Records excerpted from a collection:
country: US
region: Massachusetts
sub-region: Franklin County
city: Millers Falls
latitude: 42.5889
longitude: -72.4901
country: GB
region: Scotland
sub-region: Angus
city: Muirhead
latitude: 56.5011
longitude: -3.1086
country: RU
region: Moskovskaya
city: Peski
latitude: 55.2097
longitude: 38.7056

* * *

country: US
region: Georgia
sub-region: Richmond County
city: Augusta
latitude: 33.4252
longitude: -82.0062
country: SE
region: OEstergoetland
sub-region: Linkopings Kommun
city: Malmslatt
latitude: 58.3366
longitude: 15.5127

Given exercise: Swap "city" for "town" in the records starting at the line with "latitude: 42.5889" and ending at the line with "longitude: 38.7056", and give back only those lines with everything else unchanged.

Written answer:
latitude: 42.5889
longitude: -72.4901
country: GB
region: Scotland
sub-region: Angus
town: Muirhead
latitude: 56.5011
longitude: -3.1086
country: RU
region: Moskovskaya
town: Peski
latitude: 55.2097
longitude: 38.7056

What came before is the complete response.